Le plan canal n’est pas remis en cause; une demande de policiers supplémentaires à l’étude

La ministre de l’Intérieur Annelies Verlinden (CD&V) étudiera la demande d’affectation, dans l’urgence, de 20 policiers supplémentaires que lui a soumise jeudi matin la bourgmestre de la commune de Molenbeek-Saint-Jean, Catherine Moureaux, ont indiqué les deux femmes, à l’issue d’un long entretien au cabinet de la première.

Au terme de cette réunion de deux heures consacrée à la répétition de coups de feu liés au trafic de drogue dans cette commune de l’ouest de la capitale, la ministre de l’Intérieur s’est engagée à "tout faire pour renforcer les effectifs policiers, également à Molenbeek".

Catherine Moureaux s’est montrée plutôt satisfaite du climat de la réunion: "je pense que la ministre perçoit l’urgence de la situation", a-t-elle commenté. La bourgmestre était venue avec trois demandes: l’arrivée immédiate de 20 policiers supplémentaires, un engagement sur la pérennité du plan canal (ndlr: qui prévoit la mise à disposition de policiers supplémentaires sur une zone bien plus vaste que Molenbeek) tant qu’il n’y a pas de mesure plus structurelle pour améliorer l’encadrement policier à Bruxelles; et la prise en compte de Bruxelles dans le top des priorités, dans le contexte de l’affectation des 60 millions de moyens budgétaires fédéraux supplémentaires à la sécurité.

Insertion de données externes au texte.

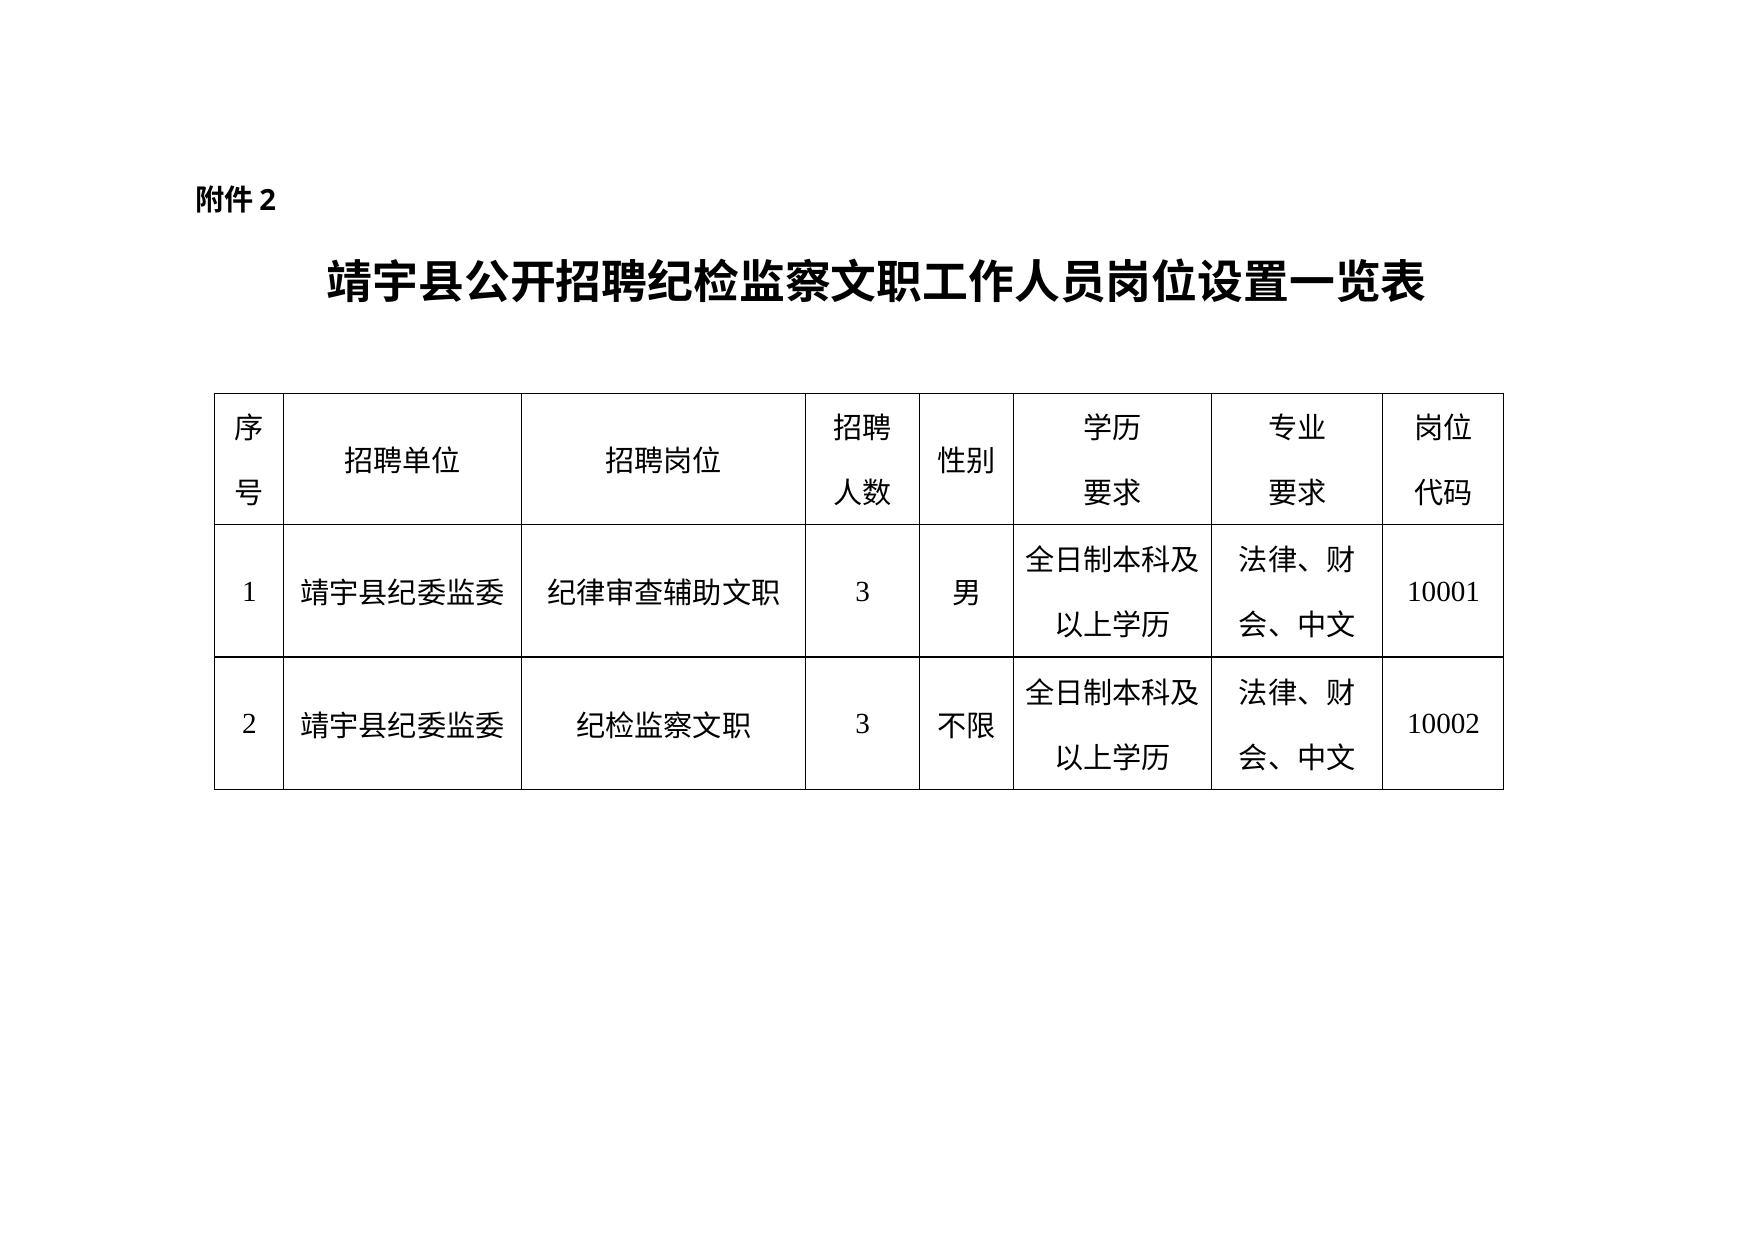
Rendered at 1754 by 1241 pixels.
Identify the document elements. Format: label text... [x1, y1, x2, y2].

table_cell 法律、财会、中文 [1212, 525, 1382, 656]
table_header 专业 要求 [1212, 394, 1382, 524]
table_cell 10001 [1383, 525, 1503, 656]
table_cell 纪律审查辅助文职 [522, 525, 805, 656]
table_cell 靖宇县纪委监委 [284, 525, 521, 656]
table_header 岗位 代码 [1383, 394, 1503, 524]
table_cell 3 [806, 525, 919, 656]
table_cell 全日制本科及以上学历 [1014, 525, 1211, 656]
table_header 招聘岗位 [522, 394, 805, 524]
table_cell 10002 [1383, 658, 1503, 789]
table_header 招聘单位 [284, 394, 521, 524]
text 靖宇县公开招聘纪检监察文职工作人员岗位设置一览表 [195, 230, 1524, 328]
table_header 学历 要求 [1014, 394, 1211, 524]
table_cell 不限 [920, 658, 1013, 789]
table_header 招聘 人数 [806, 394, 919, 524]
table_cell 靖宇县纪委监委 [284, 658, 521, 789]
table_cell 男 [920, 525, 1013, 656]
table_cell 全日制本科及以上学历 [1014, 658, 1211, 789]
table_cell 2 [215, 658, 283, 789]
table_cell 1 [215, 525, 283, 656]
table_header 序号 [215, 394, 283, 524]
table_cell 3 [806, 658, 919, 789]
table_cell 纪检监察文职 [522, 658, 805, 789]
table_cell 法律、财会、中文 [1212, 658, 1382, 789]
table_header 性别 [920, 394, 1013, 524]
text 附件2 [195, 165, 1524, 230]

"Nous avons pu échanger sans langue de bois. Le problème dépasse le cadre de la commune, de la Région et du pays", a commenté la bourgmestre.

"Nous avons déjà mis plus de moyens policiers à disposition depuis le début de la législature. S’il y en a d’autres, il y en aura à Molenbeek également" a embrayé la ministre de l’Intérieur, soulignant qu’il n’y aurait pas de remise en cause du plan canal..

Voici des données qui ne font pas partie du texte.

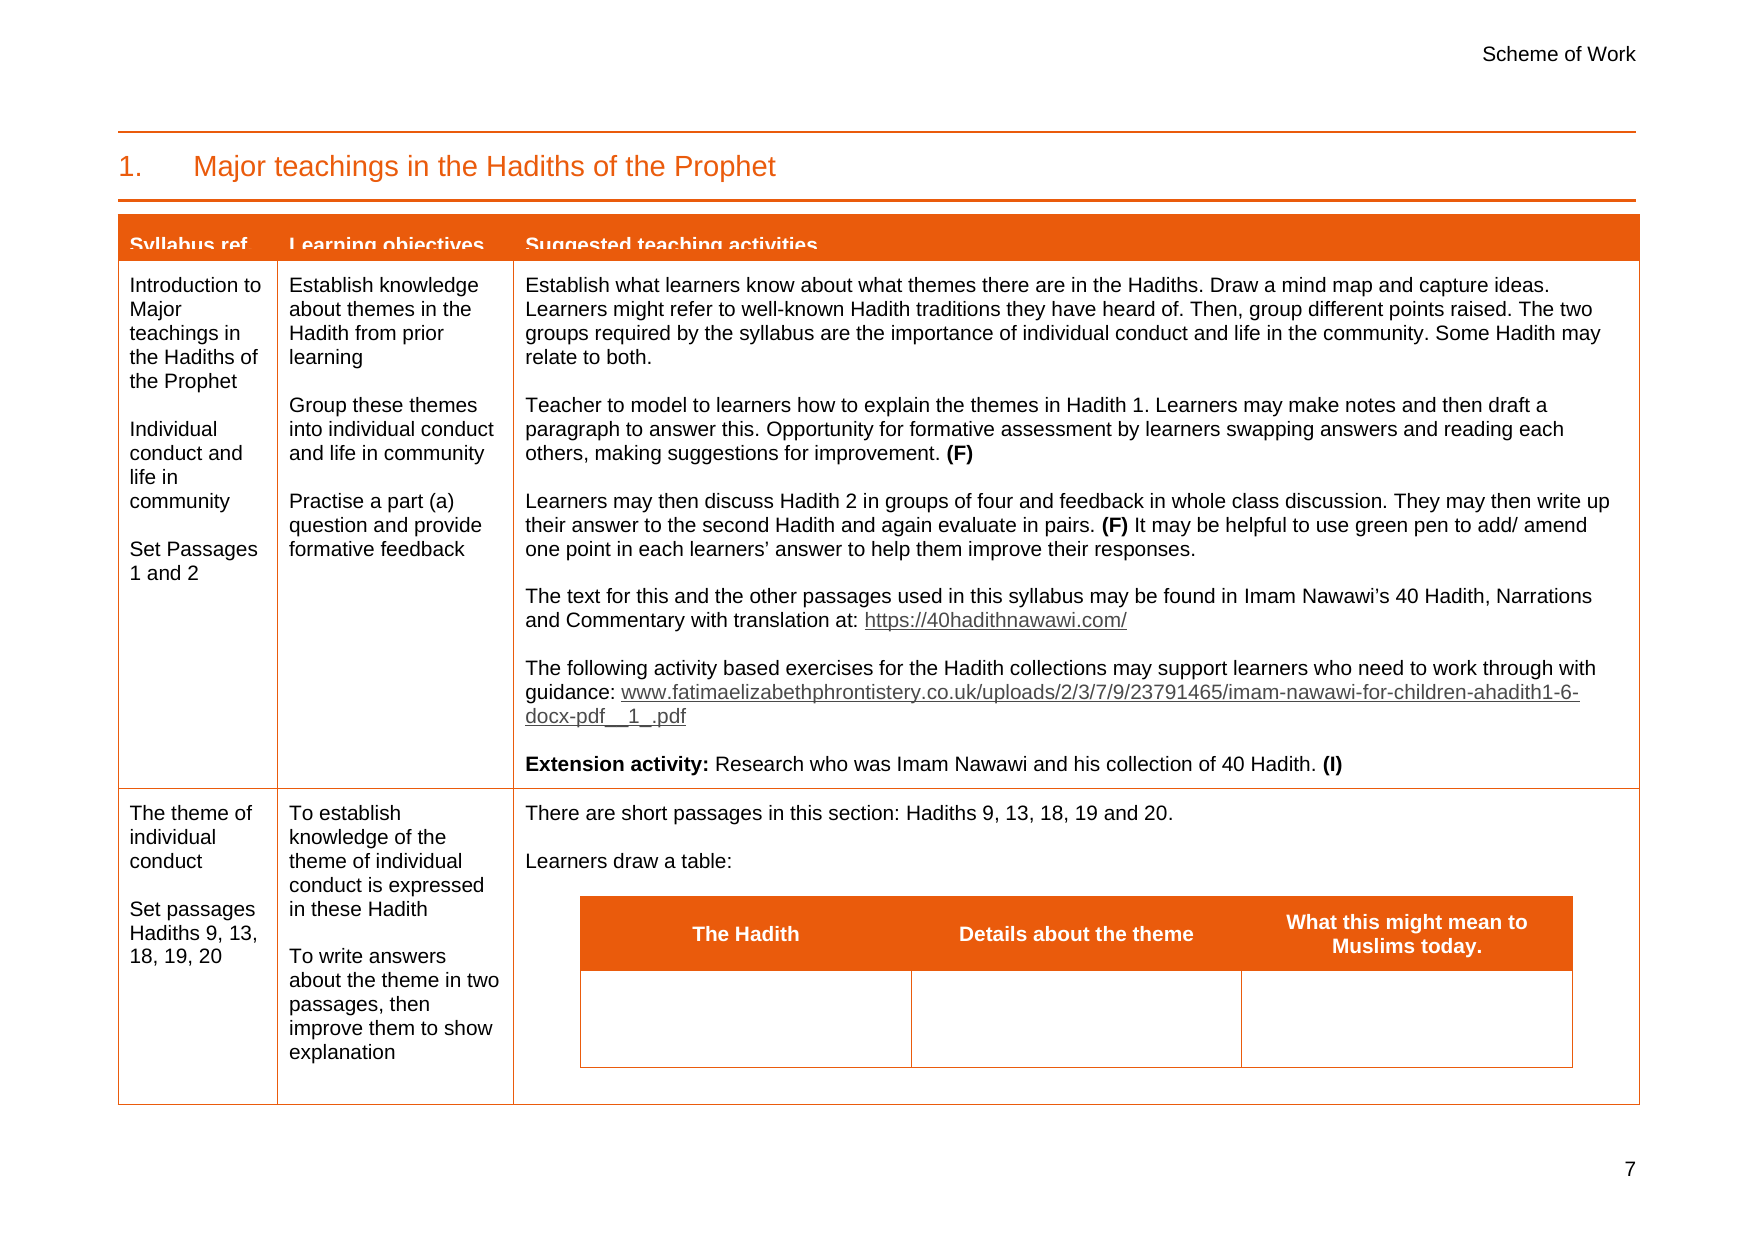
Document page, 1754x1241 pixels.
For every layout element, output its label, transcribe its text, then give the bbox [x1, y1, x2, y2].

subtitle 1. Major teachings in the Hadiths of the Prophet [118, 133, 1636, 199]
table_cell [119, 789, 277, 1104]
table_header Learning objectives [278, 215, 513, 260]
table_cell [514, 789, 1639, 1104]
table_cell Establish what learners know about what themes there are in the Hadiths. Draw a mind map and capture ideas. Learners might refer to well-known Hadith traditions they have heard of. Then, group different points raised. The two groups required by the syllabus are the importance of individual conduct and life in the community. Some Hadith may relate to both. Teacher to model to learners how to explain the themes in Hadith 1. Learners may make notes and then draft a paragraph to answer this. Opportunity for formative assessment by learners swapping answers and reading each others, making suggestions for improvement. (F) Learners may then discuss Hadith 2 in groups of four and feedback in whole class discussion. They may then write up their answer to the second Hadith and again evaluate in pairs. (F) It may be helpful to use green pen to add/ amend one point in each learners’ answer to help them improve their responses. The text for this and the other passages used in this syllabus may be found in Imam Nawawi’s 40 Hadith, Narrations and Commentary with translation at: https://40hadithnawawi.com/ The following activity based exercises for the Hadith collections may support learners who need to work through with guidance: www.fatimaelizabethphrontistery.co.uk/uploads/2/3/7/9/23791465/imam-nawawi-for-children-ahadith1-6-docx-pdf__1_.pdf Extension activity: Research who was Imam Nawawi and his collection of 40 Hadith. (I) [514, 261, 1639, 788]
table_cell Establish knowledge about themes in the Hadith from prior learning Group these themes into individual conduct and life in community Practise a part (a) question and provide formative feedback [278, 261, 513, 788]
table_header Suggested teaching activities [514, 215, 1639, 260]
table_cell Introduction to Major teachings in the Hadiths of the Prophet Individual conduct and life in community Set Passages 1 and 2 [119, 261, 277, 788]
table_header Syllabus ref. [119, 215, 277, 260]
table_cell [278, 789, 513, 1104]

Mme Verlinden a également plaidé pour une concertation sur le plan de la prévention avec les autorités compétentes, y compris avec le ministre-président bruxellois, chargé de coordonner la sécurité et de la prévention à Bruxelles.

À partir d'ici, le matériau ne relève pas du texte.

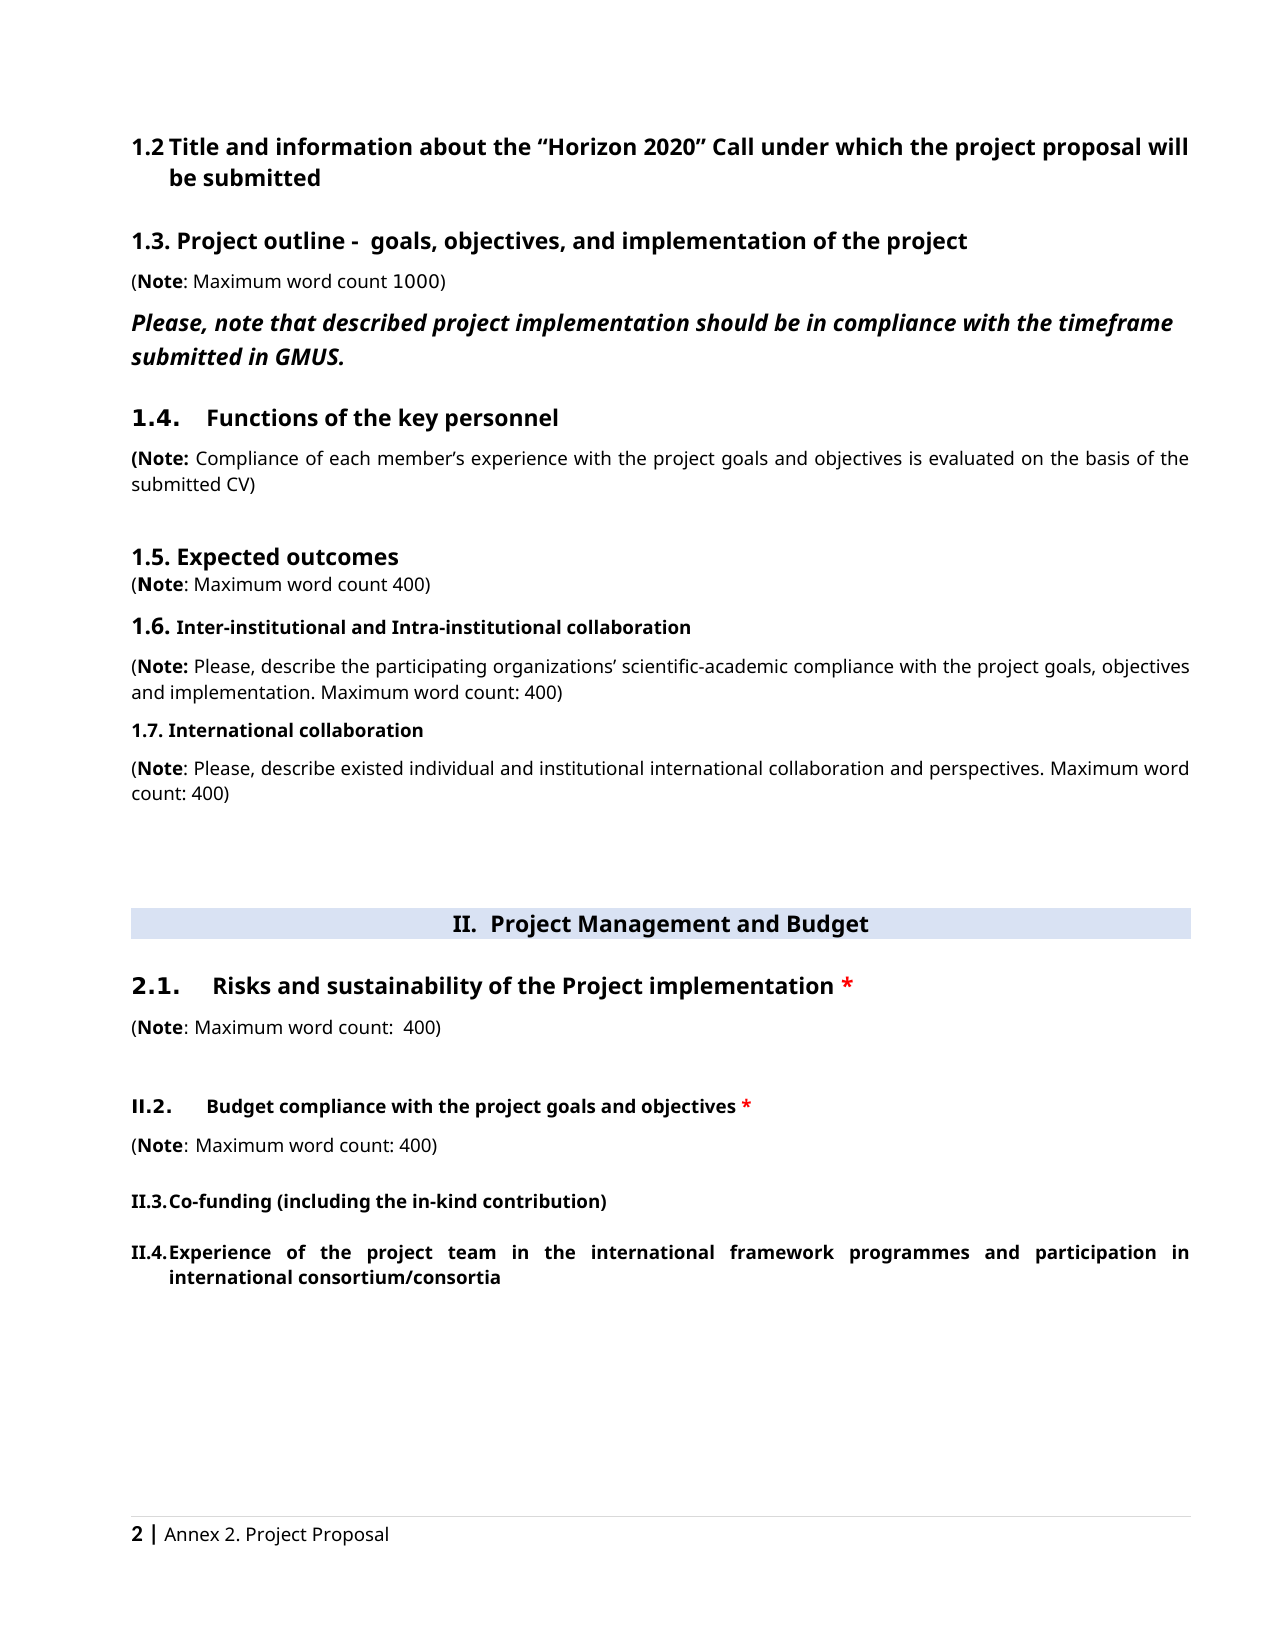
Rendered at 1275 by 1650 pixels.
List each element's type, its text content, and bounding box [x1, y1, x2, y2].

text 1.7. International collaboration [131, 717, 1191, 743]
text 1.4. Functions of the key personnel [131, 402, 1191, 433]
text 1.5. Expected outcomes [131, 541, 1191, 572]
list Co-funding (including the in-kind contribution) [131, 1188, 1191, 1214]
text Please, note that described project implementation should be in compliance with the timeframe submitted in GMUS. [131, 307, 1191, 372]
text (Note: Please, describe the participating organizations’ scientific-academic compliance with the project goals, objectives and implementation. Maximum word count: 400) [131, 653, 1191, 704]
list Budget compliance with the project goals and objectives * [131, 1094, 1191, 1119]
text 1.6. Inter-institutional and Intra-institutional collaboration [131, 610, 1191, 641]
text (Note: Maximum word count: 400) [131, 1014, 1191, 1039]
list Project Management and Budget [131, 908, 1191, 939]
text (Note: Please, describe existed individual and institutional international collaboration and perspectives. Maximum word count: 400) [131, 755, 1191, 806]
text 2.1. Risks and sustainability of the Project implementation * [131, 970, 1191, 1002]
text (Note: Maximum word count 400) [131, 572, 1191, 597]
text (Note: Maximum word count: 400) [131, 1132, 1191, 1157]
text 1.3. Project outline - goals, objectives, and implementation of the project [131, 225, 1191, 256]
text (Note: Compliance of each member’s experience with the project goals and objectives is evaluated on the basis of the submitted CV) [131, 446, 1191, 497]
text (Note: Maximum word count 1000) [131, 268, 1191, 294]
list Title and information about the “Horizon 2020” Call under which the project proposal will be submitted [131, 131, 1191, 193]
list Experience of the project team in the international framework programmes and participation in international consortium/consortia [131, 1239, 1191, 1290]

La ministre a par ailleurs insisté sur le fait que la police fédérale n’investissait pas davantage à Anvers qu’à Bruxelles en matière de lutte contre le crime organisé. "Il n’y a aucune motivation communautaire" en la matière, a-t-elle dit.

Selon le chef de corps de la zone de police de Bruxelles ouest, il manque actuellement la moitié des 116 policiers prévus dans le cadre du plan canal tant sur Bruxelles qu’en ce qui concerne la zone ouest (23 policiers effectivement présents sur la cinquantaine prévue).